:: Information supplied

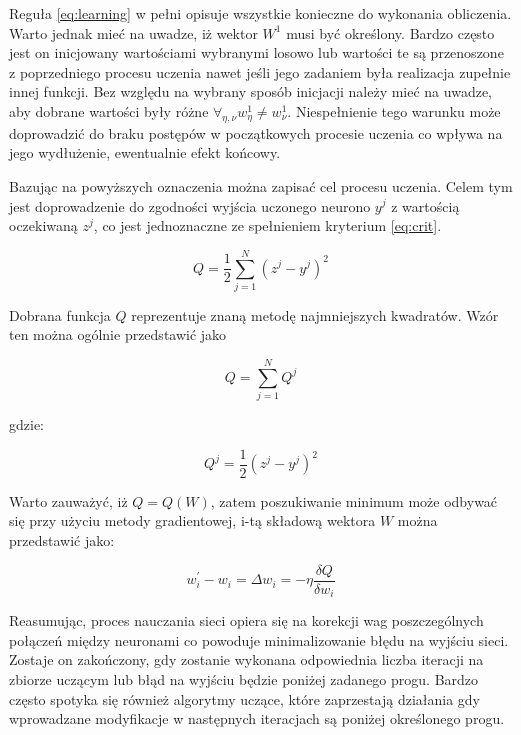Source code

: Reguła \ref{eq:learning} w pełni opisuje wszystkie konieczne do wykonania obliczenia. Warto jednak mieć na uwadze, iż wektor $W^{1}$ musi być określony. Bardzo często jest on inicjowany wartościami wybranymi losowo lub wartości te są przenoszone z poprzedniego procesu uczenia nawet jeśli jego zadaniem była realizacja zupełnie innej funkcji.
Bez względu na wybrany sposób inicjacji należy mieć na uwadze, aby dobrane wartości były różne $\forall_{\eta, \nu} w^{1}_{\eta} \neq w^{1}_{\nu} $. Niespełnienie tego warunku może doprowadzić do braku postępów w początkowych procesie uczenia co wpływa na jego wydłużenie, ewentualnie efekt końcowy. 

Bazując na powyższych oznaczenia można zapisać cel procesu uczenia. Celem tym jest doprowadzenie do zgodności wyjścia uczonego neurono $y^{j}$ z wartością oczekiwaną $z^{j}$, co jest jednoznaczne ze spełnieniem kryterium \ref{eq:crit}.

\begin{equation}
Q = \frac{1}{2} \sum_{j = 1}^{N} (z^{j} - y^{j})^{2}
\label{eq:crit}
\end{equation}

Dobrana funkcja $Q$ reprezentuje znaną metodę najmniejszych kwadratów.
Wzór ten można ogólnie przedstawić jako

\begin{equation}
Q = \sum_{j = 1}^{N} Q^{j}
\label{eq:common_crit}
\end{equation}

gdzie:

\begin{equation}
Q^{j} = \frac{1}{2}(z^{j} - y^{j})^{2}
\label{eq:condition_crit}
\end{equation}

Warto zauważyć, iż $Q = Q(W)$, zatem poszukiwanie minimum może odbywać się przy użyciu metody gradientowej, i-tą składową wektora $W$ można przedstawić jako:

\begin{equation}
w^{'}_i - w_{i} = \Delta w_{i} = - \eta \frac{\delta Q}{\delta w_{i}}
\label{eq:delta_member}
\end{equation}


Reasumując, proces nauczania sieci opiera się na korekcji wag poszczególnych połączeń między neuronami co powoduje minimalizowanie błędu na wyjściu sieci. Zostaje on zakończony, gdy zostanie wykonana odpowiednia liczba iteracji na zbiorze uczącym lub błąd na wyjściu będzie poniżej zadanego progu. Bardzo często spotyka się również algorytmy uczące, które zaprzestają działania gdy wprowadzane modyfikacje w następnych iteracjach są poniżej określonego progu.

::::

(Exercise description):
Show all lines from the data that contain "mieć".

(Response below):
: Reguła \ref{eq:learning} w pełni opisuje wszystkie konieczne do wykonania obliczenia. Warto jednak mieć na uwadze, iż wektor $W^{1}$ musi być określony. Bardzo często jest on inicjowany wartościami wybranymi losowo lub wartości te są przenoszone z poprzedniego procesu uczenia nawet jeśli jego zadaniem była realizacja zupełnie innej funkcji.
Bez względu na wybrany sposób inicjacji należy mieć na uwadze, aby dobrane wartości były różne $\forall_{\eta, \nu} w^{1}_{\eta} \neq w^{1}_{\nu} $. Niespełnienie tego warunku może doprowadzić do braku postępów w początkowych procesie uczenia co wpływa na jego wydłużenie, ewentualnie efekt końcowy. 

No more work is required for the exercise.